## TEXTE ÉTUDIÉ
Photo : Académie de droit international de La Haye. Avec l’aimable autorisation du Secrétaire général
BERTHOLD GOLDMAN
(1913-1993)
Il est des vies tellement remplies qu’il semble injuste de les résumer en si peu de lignes. Celle de Berthold Goldman en fait partie. Sa vie d’homme d’abord, continuellement portée par sa volonté d’excellence. Sa carrière académique ensuite, dont il serait impossible d’ignorer l’impact tant son nom est lié aux notions de lex mercatoria, de droit commercial (international et européen) et d’arbitrage commercial. Il laissa également son empreinte à la faculté de droit de Paris, puis à celle de Paris II Panthéon-Assas, ainsi qu’auprès de ses amis et anciens élèves, tel que le professeur Fouchard, qui ont su perpétuer sa pensée.
Vers les sommets par des chemins étroits (ad angusta per augusta)

## CONSIGNES DE L'EXERCICE
1) Selon la notice sur Berthold Goldman, les affirmations suivantes sont-elles exactes ? (a) Il est né en 1913. (b) Son nom est associé à l'arbitrage commercial. (c) Le professeur Fouchard fut son maître. Répondez par oui ou non et citez les mots décisifs de la notice.
2) D'après la notice sur Berthold Goldman, dans quelles facultés a-t-il laissé son empreinte ?

[Listes des positions articulaires]

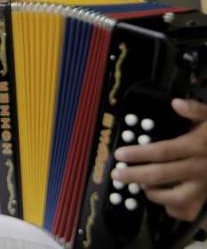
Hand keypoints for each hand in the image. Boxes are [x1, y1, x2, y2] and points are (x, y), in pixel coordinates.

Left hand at [111, 99, 206, 220]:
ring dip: (153, 194)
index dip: (138, 154)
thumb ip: (194, 109)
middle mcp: (197, 168)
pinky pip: (189, 210)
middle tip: (116, 175)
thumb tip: (176, 103)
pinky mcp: (206, 198)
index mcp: (194, 146)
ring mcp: (202, 186)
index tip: (120, 154)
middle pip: (160, 175)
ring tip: (139, 186)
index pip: (161, 152)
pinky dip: (173, 210)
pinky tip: (162, 202)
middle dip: (134, 176)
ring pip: (175, 198)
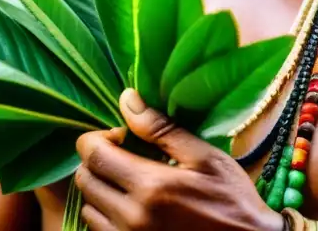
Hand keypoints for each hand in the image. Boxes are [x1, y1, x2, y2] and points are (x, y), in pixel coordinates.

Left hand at [74, 88, 285, 230]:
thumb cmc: (231, 199)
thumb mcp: (204, 157)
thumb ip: (162, 129)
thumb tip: (127, 99)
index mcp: (151, 186)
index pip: (94, 155)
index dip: (97, 138)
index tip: (121, 135)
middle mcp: (132, 217)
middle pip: (86, 181)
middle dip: (98, 160)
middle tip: (124, 154)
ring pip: (88, 209)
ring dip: (100, 189)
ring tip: (127, 181)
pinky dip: (106, 215)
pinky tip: (130, 205)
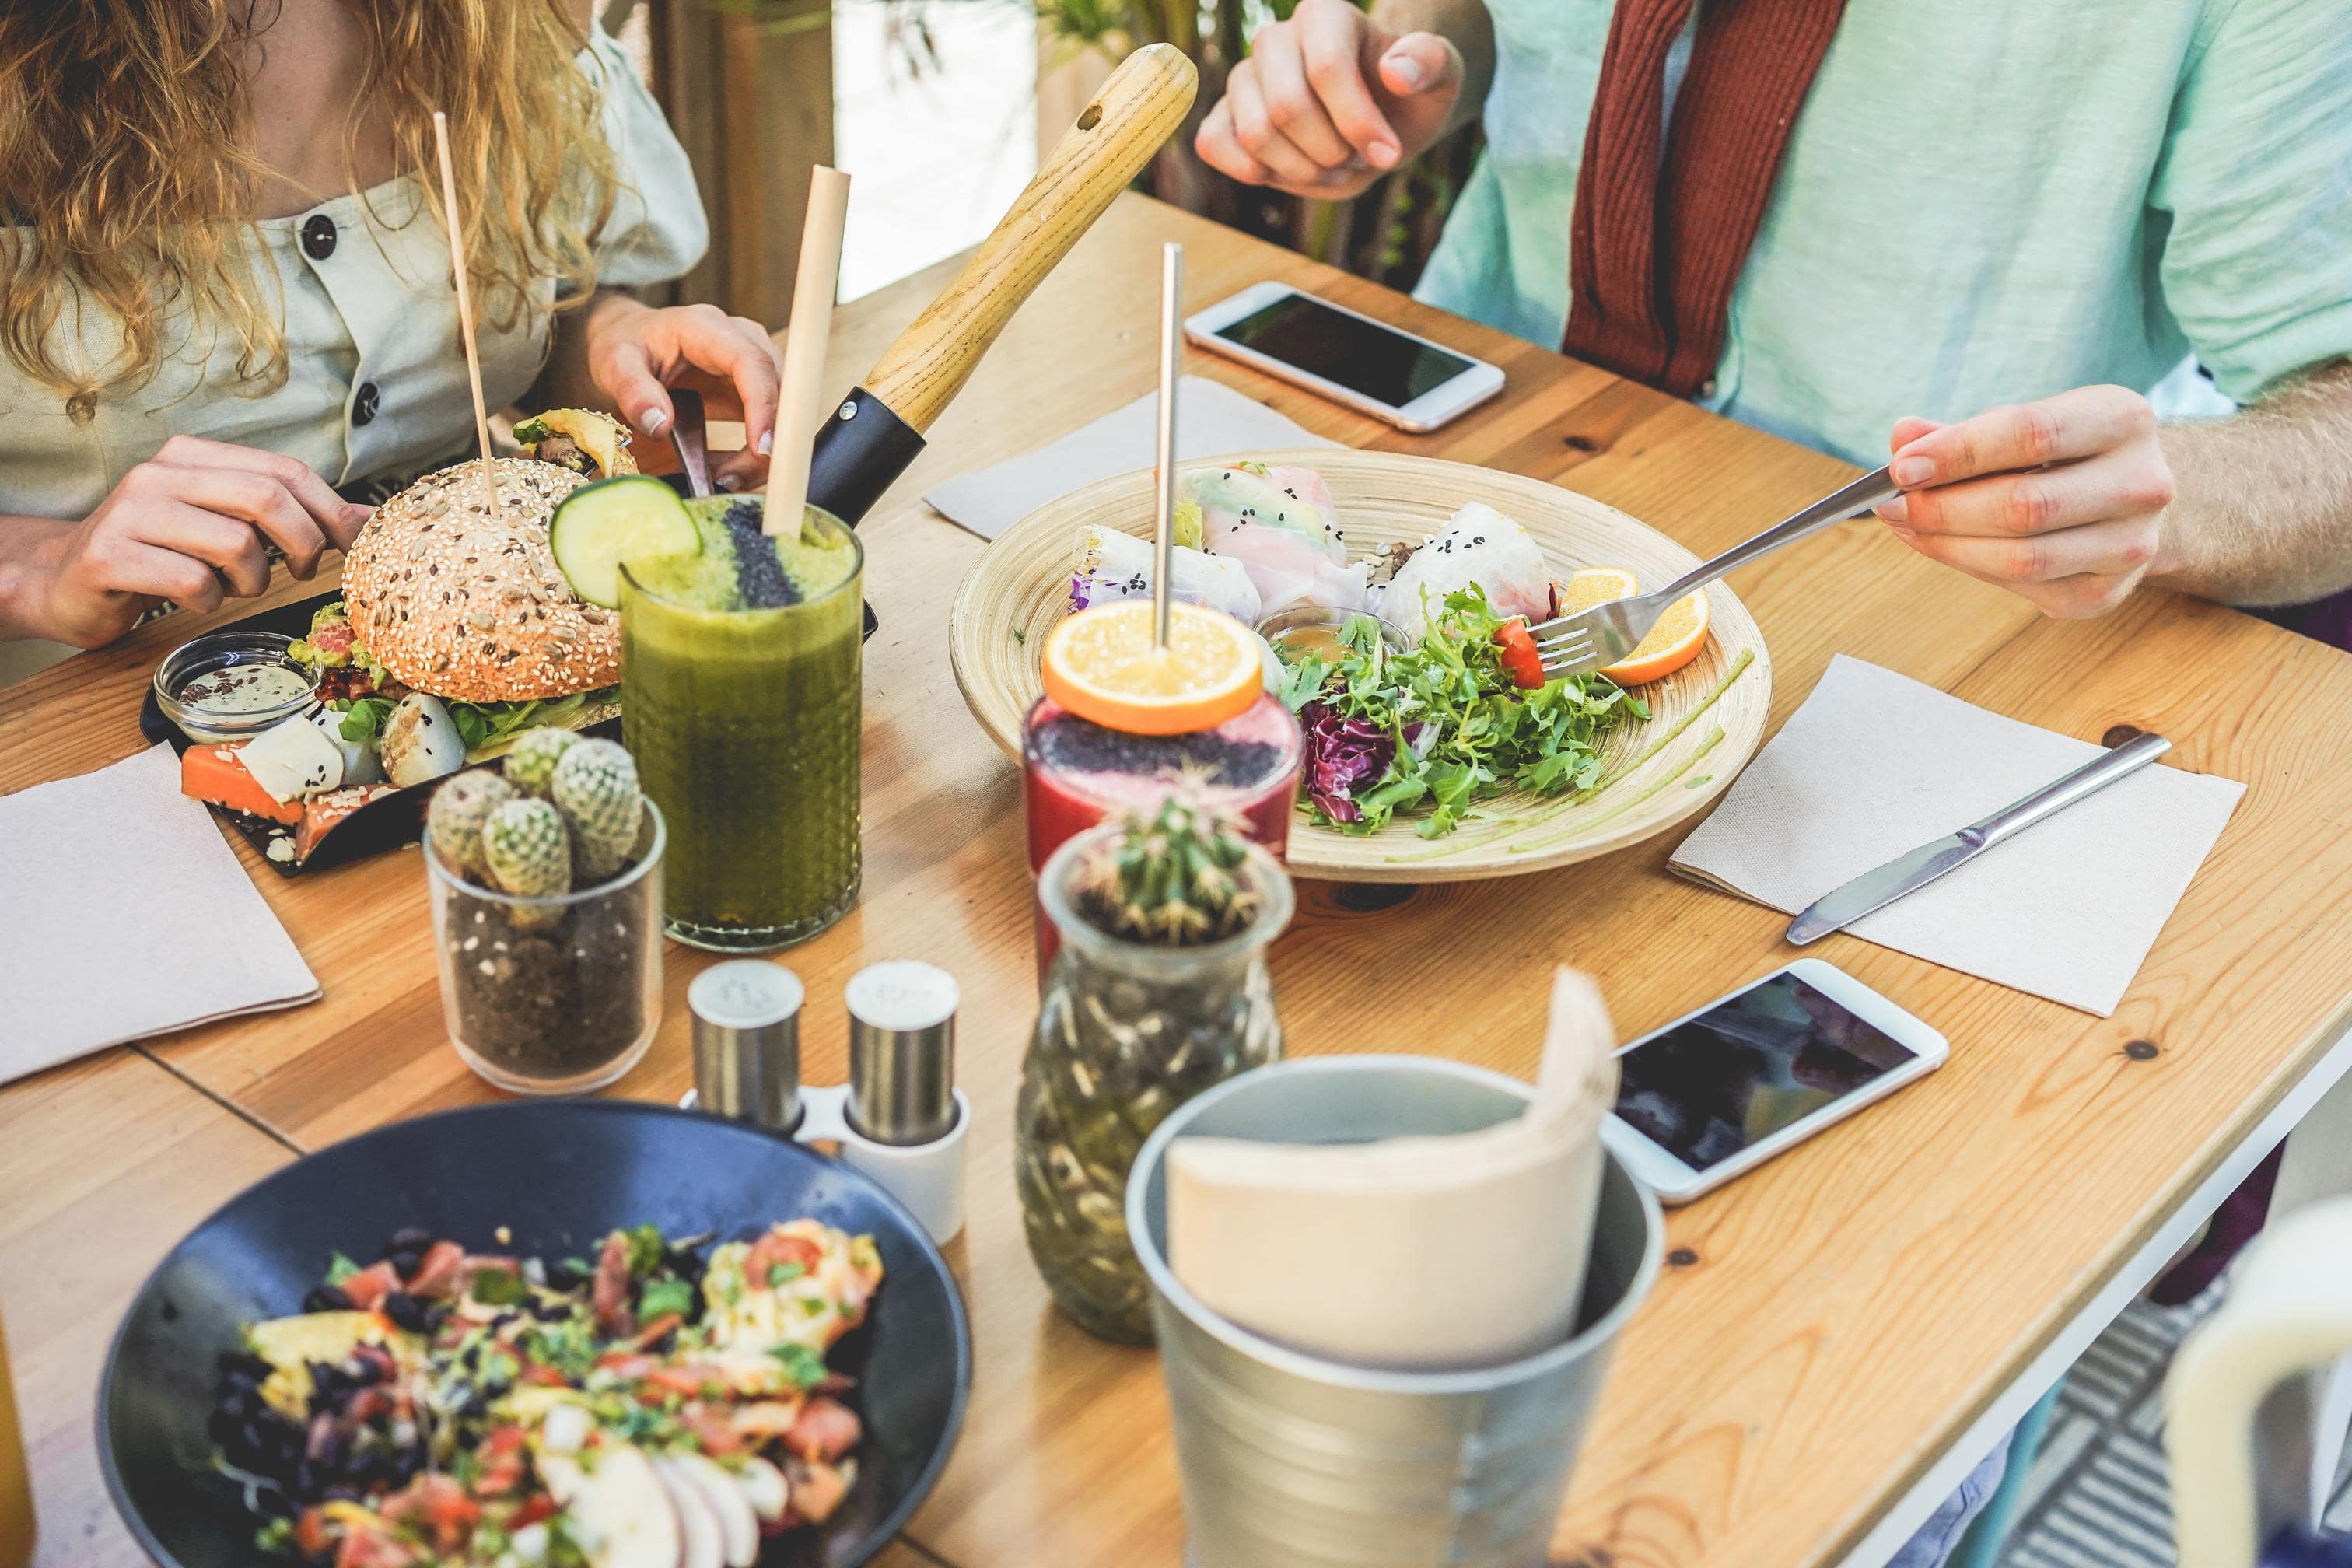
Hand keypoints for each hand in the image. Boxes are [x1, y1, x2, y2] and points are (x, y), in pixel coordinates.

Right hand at [10, 436, 367, 648]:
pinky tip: (193, 600)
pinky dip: (209, 602)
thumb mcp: (223, 524)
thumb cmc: (160, 554)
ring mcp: (131, 513)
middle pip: (266, 498)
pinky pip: (192, 582)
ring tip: (231, 586)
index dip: (332, 510)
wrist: (65, 581)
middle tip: (301, 572)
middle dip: (303, 544)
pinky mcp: (110, 557)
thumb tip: (368, 520)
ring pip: (234, 544)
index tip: (356, 545)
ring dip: (252, 580)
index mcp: (192, 456)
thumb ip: (284, 515)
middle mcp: (160, 474)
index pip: (286, 470)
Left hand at [582, 296, 785, 491]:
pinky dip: (753, 455)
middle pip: (779, 391)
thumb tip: (660, 425)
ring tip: (722, 479)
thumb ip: (633, 391)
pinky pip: (771, 425)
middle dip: (767, 442)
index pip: (753, 363)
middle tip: (730, 479)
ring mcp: (754, 365)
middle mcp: (742, 340)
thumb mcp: (615, 364)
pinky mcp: (755, 389)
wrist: (630, 339)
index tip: (761, 449)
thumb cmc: (624, 346)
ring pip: (783, 412)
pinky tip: (724, 470)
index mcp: (708, 328)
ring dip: (761, 454)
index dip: (764, 406)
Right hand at [1196, 0, 1464, 200]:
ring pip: (1255, 134)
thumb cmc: (1407, 94)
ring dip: (1302, 169)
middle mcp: (1275, 39)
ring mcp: (1243, 78)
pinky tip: (1286, 171)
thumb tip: (1396, 72)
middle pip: (1286, 107)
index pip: (1328, 69)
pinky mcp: (1223, 115)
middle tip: (1356, 158)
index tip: (1389, 155)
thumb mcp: (1439, 75)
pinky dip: (1252, 171)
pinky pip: (1213, 144)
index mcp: (1324, 15)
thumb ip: (1428, 63)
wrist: (1378, 117)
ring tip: (1330, 164)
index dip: (1358, 122)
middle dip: (1329, 151)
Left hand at [1874, 385, 2177, 617]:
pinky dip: (1970, 566)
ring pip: (2021, 556)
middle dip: (1943, 508)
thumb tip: (1903, 437)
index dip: (1959, 452)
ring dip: (1948, 544)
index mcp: (2122, 419)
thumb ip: (1961, 431)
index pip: (2030, 433)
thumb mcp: (2021, 423)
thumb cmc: (2064, 453)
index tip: (1902, 467)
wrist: (2128, 497)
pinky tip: (1943, 546)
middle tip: (1892, 505)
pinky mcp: (2105, 592)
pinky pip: (2021, 585)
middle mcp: (2142, 483)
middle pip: (2023, 505)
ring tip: (1907, 526)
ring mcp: (2130, 544)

## RÉPONSES AUX CONSIGNES
1)
(a) Oui : « (1913-1993) ».
(b) Oui : « son nom est lié aux notions de lex mercatoria, de droit commercial (international et européen) et d’arbitrage commercial ».
(c) Non : « ses amis et anciens élèves, tel que le professeur Fouchard ».

2) À la faculté de droit de Paris, puis à celle de Paris II Panthéon-Assas.